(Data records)
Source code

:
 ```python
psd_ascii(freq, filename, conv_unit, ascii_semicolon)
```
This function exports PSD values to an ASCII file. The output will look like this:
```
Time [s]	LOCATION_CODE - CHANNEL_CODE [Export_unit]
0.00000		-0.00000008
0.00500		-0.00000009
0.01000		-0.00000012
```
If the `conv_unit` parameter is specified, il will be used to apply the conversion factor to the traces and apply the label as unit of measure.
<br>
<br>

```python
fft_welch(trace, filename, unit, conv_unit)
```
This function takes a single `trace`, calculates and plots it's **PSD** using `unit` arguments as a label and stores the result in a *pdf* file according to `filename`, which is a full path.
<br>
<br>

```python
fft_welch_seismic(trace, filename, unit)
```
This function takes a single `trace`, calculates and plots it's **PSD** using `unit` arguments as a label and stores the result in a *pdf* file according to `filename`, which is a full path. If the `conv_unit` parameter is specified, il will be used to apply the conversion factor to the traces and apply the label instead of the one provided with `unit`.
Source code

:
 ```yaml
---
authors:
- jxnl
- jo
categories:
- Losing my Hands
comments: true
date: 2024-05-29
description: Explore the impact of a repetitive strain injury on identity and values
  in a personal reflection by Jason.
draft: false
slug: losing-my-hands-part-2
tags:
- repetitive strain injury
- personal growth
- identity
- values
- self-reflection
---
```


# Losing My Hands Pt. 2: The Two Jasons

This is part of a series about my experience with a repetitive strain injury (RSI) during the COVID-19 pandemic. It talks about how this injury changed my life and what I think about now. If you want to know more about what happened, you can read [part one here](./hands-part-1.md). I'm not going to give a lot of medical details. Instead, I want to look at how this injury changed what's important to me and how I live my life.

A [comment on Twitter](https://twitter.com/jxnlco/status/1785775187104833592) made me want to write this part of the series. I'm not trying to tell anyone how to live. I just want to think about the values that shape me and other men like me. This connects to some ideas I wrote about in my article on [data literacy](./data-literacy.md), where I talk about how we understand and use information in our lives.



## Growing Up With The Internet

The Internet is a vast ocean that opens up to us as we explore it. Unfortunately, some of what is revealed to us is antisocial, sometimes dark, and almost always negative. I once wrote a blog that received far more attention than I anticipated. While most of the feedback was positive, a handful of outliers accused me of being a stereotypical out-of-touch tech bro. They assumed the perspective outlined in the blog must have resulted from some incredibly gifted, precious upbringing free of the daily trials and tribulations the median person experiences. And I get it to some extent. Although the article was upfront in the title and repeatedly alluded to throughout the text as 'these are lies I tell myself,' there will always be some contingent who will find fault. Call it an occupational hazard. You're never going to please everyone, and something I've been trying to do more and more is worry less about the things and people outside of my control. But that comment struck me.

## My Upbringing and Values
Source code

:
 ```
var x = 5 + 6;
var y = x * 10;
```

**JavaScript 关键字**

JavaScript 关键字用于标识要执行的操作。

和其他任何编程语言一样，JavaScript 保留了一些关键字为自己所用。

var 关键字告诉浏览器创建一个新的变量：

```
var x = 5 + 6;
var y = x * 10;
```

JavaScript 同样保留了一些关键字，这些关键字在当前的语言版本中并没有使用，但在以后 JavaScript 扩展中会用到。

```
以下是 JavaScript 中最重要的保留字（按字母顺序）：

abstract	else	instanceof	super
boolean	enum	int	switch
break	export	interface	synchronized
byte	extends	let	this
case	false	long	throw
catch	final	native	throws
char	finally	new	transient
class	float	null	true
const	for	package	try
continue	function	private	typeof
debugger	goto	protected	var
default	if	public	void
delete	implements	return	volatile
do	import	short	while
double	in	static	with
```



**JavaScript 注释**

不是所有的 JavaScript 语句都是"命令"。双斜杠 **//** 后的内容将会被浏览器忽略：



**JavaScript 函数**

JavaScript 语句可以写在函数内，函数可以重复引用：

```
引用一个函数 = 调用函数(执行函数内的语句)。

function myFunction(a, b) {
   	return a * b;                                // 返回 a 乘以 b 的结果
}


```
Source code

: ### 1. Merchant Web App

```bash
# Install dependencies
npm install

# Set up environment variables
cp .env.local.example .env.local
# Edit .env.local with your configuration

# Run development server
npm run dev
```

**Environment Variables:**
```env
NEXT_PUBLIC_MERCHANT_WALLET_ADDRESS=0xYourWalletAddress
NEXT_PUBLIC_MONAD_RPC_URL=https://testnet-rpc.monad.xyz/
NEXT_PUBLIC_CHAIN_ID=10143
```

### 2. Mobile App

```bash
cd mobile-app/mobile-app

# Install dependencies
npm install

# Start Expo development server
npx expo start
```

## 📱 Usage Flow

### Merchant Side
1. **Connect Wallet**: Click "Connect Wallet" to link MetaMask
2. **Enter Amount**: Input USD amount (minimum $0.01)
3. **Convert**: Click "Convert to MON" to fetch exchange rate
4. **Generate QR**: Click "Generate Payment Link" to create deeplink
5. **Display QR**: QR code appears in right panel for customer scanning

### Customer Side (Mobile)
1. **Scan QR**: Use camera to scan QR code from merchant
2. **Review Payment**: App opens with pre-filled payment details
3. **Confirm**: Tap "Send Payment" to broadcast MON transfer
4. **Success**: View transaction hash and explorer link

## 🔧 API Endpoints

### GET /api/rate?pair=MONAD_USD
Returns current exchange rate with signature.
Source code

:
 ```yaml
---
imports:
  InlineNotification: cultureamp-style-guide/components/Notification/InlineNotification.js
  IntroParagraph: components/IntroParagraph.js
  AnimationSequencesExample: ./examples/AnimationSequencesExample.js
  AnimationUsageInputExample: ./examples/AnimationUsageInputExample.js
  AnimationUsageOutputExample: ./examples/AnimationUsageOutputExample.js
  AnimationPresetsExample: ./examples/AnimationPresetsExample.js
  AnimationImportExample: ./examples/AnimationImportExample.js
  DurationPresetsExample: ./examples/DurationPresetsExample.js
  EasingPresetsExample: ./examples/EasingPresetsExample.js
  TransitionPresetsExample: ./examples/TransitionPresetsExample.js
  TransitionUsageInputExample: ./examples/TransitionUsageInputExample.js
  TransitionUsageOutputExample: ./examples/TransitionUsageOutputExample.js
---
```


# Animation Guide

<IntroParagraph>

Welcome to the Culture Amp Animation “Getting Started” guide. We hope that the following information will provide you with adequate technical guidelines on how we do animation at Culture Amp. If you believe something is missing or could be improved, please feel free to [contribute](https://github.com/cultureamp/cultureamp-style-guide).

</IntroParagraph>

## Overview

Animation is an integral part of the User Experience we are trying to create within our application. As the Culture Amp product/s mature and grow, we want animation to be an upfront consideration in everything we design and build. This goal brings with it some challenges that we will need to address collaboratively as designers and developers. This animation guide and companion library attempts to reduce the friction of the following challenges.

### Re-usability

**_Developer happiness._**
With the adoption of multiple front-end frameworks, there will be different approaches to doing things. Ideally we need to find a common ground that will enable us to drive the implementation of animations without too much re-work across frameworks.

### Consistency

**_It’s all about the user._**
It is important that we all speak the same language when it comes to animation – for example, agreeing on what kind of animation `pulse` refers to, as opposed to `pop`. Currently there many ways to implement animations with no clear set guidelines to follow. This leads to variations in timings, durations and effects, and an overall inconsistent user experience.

TASK REQUIREMENTS:
Determine the number of lines in the entries above where the string "style" appears. Answer with the number alone.

ANSWER SPACE:
2